Tanto en la Argentina como en el mundo, las empresas comenzaron a deshacer cambios que habían implementado bajo el paraguas de una operación globalizada.
Las empresas trabajan cada vez a mayor escala y buscando bajar costos en insumos y mano de obra. Los productos que se consumen en Estados Unidos se fabrican en Malasia. La planta industrial que abastece a la Argentina está en Brasil. El call center de atención al cliente para toda América latina funciona en México. Pero ¿es siempre una cuestión de mejora y eficiencia en los costos? ¿Se tienen en cuenta la efectividad del negocio y la calidad de los servicios?
Sin lugar a duda el extremo de la globalización es la
despersonalización: empleados que reportan a jefes que no conocen
personalmente, con intereses contrapuestos entre dos departamentos de
una misma estructura matricial. Ejecutivos que emplean demasiado tiempo
en videoconferencias para pasar reportes y evaluaciones de desempeño,
pero cada vez menos tiempo para entender la realidad del país donde
opera su negocio. Consumidores atendidos por el call center que brinda
soporte técnico para instalar la nueva computadora que compró por
Internet sin intervención humana de por medio. Recibiendo instrucciones
en forma remota por una persona que ni siquiera habla su mismo idioma.
En el mundo globalizado actual para las empresas no es suficiente
alcanzar los objetivos por país, sino que los resultados se miden por
unidad de negocio y por región. Las variables se complican, cada vez hay
más correlación e interdependencia entre las mismas.
La globalización nos brinda la posibilidad de ofrecer productos y
servicios sin fronteras, como así también de consumirlos. Sin embargo,
¿es posible la globalización sin despersonalización?
Las compañías comenzaron a deshacer algunos de los cambios que
oportunamente implementaron bajo el paraguas de una operación
globalizada y que luego llevaban hacia la despersonalización, por
ejemplo:
• Volvieron a instaurar la figura de Country Manager o Gerente General para lograr mayor coordinación en cada una de sus filiales y para evitar que la estructura matricial se transforme en una telaraña que opaque la visión local.
• Advirtieron que no es lo mismo un telemarketer multilingüe que una persona que entienda la realidad cultural de la comunidad a la que está sirviendo.

## Datos mostrados
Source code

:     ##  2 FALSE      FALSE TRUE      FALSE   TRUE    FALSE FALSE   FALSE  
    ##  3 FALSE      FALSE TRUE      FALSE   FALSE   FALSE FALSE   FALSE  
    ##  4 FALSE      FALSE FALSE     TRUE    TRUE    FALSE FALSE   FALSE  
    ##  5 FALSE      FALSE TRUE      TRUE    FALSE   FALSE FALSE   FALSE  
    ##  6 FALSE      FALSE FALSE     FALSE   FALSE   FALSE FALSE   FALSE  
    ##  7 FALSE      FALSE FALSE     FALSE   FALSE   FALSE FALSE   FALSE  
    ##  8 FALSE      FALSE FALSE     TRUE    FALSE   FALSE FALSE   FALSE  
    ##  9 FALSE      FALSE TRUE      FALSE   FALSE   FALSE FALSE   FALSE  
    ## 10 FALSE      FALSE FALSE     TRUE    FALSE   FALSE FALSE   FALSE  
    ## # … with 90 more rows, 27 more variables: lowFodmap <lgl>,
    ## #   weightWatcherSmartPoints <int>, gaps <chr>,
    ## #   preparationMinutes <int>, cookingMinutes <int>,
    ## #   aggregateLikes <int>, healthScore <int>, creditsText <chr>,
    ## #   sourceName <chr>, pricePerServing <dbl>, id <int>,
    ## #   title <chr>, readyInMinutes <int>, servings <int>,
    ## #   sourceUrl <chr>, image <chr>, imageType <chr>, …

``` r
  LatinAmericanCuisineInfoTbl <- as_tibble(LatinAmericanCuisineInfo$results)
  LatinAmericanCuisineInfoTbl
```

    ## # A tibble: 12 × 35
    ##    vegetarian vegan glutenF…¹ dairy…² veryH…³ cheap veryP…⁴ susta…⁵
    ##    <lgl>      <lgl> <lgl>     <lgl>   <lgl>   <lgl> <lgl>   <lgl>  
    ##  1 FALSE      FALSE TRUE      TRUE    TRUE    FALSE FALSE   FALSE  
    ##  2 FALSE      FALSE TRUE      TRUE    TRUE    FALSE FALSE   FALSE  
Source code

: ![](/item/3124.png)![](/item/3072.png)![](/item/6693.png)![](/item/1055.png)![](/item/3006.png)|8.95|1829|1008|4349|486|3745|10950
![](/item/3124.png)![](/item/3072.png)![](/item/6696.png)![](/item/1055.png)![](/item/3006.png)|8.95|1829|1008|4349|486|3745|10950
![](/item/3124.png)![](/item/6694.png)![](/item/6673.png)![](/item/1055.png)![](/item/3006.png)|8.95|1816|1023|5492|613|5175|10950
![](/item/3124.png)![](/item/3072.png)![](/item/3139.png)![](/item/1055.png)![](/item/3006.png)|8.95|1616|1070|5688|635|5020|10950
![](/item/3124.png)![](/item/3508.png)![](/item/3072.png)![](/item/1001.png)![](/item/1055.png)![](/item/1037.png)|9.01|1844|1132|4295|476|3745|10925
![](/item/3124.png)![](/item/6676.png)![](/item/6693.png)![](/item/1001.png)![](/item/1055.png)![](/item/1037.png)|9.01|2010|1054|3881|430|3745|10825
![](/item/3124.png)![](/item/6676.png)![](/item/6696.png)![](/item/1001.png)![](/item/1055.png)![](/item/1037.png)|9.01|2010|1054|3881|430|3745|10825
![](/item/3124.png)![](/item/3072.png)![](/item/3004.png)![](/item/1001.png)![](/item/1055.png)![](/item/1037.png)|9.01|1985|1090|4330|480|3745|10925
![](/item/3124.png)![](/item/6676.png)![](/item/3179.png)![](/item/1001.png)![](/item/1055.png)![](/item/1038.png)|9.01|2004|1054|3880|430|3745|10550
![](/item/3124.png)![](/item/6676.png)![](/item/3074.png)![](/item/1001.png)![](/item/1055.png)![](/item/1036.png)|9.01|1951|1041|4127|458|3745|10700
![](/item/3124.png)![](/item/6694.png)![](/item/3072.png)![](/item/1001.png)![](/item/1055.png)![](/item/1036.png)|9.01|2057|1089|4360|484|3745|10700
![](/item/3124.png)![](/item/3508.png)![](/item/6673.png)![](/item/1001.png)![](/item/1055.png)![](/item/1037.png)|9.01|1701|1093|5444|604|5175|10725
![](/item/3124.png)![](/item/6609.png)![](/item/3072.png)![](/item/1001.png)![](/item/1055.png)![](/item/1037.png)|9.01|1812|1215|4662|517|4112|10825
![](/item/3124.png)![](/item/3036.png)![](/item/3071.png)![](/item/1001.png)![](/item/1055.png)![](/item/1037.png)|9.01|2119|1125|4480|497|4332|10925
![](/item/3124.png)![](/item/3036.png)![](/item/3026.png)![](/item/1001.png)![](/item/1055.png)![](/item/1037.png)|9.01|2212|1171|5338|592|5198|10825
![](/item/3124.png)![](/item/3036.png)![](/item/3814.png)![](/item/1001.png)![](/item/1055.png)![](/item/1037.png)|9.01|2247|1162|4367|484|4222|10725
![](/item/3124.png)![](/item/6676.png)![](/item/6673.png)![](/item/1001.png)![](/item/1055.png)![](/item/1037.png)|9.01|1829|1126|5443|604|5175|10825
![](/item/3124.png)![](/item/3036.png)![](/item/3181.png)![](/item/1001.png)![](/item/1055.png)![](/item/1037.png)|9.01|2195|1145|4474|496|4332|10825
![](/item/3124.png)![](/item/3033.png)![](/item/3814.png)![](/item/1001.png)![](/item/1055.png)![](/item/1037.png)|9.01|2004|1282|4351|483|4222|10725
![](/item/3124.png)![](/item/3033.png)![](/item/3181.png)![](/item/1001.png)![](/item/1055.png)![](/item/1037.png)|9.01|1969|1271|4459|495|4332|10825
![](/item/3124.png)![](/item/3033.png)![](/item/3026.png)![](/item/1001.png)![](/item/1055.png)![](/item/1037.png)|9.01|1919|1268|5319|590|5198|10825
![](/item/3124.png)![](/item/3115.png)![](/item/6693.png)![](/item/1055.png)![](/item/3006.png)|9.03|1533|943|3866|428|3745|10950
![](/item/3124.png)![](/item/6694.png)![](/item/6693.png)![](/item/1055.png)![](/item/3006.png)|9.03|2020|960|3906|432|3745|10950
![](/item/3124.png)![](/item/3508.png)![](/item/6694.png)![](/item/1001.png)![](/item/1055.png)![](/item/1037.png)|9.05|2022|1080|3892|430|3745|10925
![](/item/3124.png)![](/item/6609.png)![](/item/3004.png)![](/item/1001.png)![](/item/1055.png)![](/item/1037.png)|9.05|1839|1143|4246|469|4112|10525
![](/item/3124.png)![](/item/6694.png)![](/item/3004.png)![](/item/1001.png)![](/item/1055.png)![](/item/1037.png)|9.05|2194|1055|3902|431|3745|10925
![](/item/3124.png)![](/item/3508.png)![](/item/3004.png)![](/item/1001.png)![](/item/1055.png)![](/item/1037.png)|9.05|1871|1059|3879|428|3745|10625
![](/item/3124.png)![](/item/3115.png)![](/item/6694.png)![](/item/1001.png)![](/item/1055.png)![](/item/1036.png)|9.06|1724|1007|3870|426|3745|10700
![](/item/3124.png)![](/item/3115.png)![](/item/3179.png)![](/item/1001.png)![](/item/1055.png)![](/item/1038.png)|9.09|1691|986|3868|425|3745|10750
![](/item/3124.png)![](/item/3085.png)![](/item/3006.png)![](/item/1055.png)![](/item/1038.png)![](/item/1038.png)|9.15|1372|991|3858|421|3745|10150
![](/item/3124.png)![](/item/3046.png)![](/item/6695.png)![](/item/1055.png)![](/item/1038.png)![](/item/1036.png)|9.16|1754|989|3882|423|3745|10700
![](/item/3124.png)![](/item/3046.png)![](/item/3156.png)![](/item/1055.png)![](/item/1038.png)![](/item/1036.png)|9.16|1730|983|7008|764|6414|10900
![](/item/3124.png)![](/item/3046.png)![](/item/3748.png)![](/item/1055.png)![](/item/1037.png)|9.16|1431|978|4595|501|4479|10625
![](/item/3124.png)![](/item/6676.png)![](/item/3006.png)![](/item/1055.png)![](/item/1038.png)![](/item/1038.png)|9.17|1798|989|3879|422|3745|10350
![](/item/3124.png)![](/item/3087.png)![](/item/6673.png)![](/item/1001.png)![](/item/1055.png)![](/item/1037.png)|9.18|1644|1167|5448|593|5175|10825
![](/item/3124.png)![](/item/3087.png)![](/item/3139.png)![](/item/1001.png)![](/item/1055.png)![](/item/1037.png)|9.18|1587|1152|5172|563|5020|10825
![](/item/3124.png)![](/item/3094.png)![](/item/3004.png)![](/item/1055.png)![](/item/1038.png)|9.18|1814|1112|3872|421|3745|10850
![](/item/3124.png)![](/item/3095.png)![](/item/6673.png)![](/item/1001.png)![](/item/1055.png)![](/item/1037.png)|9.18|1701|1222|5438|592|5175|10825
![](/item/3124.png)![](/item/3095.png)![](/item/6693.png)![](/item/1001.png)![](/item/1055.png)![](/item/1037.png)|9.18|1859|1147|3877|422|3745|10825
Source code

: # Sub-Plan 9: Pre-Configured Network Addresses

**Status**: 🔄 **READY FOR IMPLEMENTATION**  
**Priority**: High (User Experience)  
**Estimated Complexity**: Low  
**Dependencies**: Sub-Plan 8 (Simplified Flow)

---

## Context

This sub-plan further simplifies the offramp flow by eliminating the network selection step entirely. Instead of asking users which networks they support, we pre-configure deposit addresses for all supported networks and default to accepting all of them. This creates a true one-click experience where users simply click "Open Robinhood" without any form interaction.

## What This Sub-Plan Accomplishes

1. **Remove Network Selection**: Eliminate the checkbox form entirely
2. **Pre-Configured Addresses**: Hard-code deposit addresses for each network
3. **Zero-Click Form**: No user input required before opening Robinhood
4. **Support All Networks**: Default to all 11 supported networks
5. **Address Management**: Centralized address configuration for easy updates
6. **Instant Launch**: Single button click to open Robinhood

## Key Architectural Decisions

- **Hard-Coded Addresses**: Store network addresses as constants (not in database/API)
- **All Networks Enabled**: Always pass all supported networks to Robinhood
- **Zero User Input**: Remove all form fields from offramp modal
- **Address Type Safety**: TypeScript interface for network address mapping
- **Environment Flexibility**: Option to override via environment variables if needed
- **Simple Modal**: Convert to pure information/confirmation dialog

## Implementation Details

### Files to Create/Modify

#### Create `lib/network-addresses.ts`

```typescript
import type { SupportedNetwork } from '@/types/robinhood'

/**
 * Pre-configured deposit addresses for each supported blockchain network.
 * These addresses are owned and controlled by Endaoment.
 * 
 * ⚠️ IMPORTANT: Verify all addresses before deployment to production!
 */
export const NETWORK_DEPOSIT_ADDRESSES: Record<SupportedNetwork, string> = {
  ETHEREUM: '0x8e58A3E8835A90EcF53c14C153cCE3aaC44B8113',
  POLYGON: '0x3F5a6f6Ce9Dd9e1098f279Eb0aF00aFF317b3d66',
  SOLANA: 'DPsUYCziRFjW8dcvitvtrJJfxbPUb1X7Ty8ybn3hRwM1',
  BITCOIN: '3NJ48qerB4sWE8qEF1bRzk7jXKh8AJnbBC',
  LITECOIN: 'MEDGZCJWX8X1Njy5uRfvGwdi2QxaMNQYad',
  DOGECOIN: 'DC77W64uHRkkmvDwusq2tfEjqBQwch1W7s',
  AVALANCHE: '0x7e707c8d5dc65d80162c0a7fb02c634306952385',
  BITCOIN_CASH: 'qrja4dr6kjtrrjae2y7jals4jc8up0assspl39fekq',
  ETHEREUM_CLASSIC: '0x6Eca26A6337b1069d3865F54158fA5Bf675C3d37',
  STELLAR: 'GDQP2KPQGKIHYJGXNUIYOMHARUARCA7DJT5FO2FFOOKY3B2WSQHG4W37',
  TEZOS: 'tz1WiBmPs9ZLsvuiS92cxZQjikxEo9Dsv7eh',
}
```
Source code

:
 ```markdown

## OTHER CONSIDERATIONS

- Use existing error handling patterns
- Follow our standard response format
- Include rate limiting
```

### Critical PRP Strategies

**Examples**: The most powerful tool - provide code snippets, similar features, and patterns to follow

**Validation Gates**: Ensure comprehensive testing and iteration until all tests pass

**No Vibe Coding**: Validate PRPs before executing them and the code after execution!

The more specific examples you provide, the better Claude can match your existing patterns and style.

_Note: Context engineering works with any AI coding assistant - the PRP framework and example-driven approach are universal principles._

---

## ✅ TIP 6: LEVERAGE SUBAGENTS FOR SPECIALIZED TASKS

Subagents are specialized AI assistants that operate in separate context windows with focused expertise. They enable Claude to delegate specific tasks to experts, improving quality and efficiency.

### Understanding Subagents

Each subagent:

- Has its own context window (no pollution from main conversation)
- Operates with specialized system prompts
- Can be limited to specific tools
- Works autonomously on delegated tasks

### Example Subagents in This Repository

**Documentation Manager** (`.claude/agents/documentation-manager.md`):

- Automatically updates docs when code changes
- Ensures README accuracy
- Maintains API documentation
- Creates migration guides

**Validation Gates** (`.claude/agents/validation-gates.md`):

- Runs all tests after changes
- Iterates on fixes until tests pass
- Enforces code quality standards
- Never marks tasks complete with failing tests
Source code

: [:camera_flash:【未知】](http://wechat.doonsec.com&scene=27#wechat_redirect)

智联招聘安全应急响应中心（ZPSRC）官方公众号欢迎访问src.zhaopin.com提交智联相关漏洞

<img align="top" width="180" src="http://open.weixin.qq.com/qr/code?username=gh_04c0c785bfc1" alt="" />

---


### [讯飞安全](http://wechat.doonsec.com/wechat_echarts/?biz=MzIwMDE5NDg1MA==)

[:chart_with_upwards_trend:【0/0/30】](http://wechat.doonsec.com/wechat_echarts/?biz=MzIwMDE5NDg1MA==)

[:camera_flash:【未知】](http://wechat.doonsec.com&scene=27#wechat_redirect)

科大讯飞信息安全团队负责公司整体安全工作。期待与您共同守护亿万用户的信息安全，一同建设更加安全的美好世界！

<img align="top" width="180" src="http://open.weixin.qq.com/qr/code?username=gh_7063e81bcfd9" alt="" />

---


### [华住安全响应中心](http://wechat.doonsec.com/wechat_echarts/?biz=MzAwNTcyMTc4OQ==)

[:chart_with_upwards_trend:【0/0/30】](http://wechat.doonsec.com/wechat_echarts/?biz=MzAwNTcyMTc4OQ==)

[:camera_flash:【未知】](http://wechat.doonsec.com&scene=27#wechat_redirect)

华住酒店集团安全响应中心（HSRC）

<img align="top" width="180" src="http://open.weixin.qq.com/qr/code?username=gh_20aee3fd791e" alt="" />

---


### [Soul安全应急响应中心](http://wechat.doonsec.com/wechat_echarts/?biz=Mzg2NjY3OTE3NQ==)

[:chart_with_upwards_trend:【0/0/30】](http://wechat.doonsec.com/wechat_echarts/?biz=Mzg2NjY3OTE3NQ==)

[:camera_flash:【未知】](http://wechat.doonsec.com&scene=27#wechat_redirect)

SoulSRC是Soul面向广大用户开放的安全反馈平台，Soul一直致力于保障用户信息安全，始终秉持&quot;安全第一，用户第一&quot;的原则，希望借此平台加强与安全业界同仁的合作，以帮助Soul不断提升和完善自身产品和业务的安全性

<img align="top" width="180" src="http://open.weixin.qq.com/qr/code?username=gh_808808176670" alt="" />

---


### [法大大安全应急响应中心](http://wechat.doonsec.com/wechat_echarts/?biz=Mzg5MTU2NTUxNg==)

## Objetivo del ejercicio
Devuelve sin cambios el fragmento del texto sobre globalización y despersonalización que va desde "Las compañías comenzaron" hasta "la visión local.", ambos incluidos. Las líneas no cumplen ninguna función aquí.

## Respuesta
Las compañías comenzaron a deshacer algunos de los cambios que
oportunamente implementaron bajo el paraguas de una operación
globalizada y que luego llevaban hacia la despersonalización, por
ejemplo:
• Volvieron a instaurar la figura de Country Manager o Gerente General para lograr mayor coordinación en cada una de sus filiales y para evitar que la estructura matricial se transforme en una telaraña que opaque la visión local.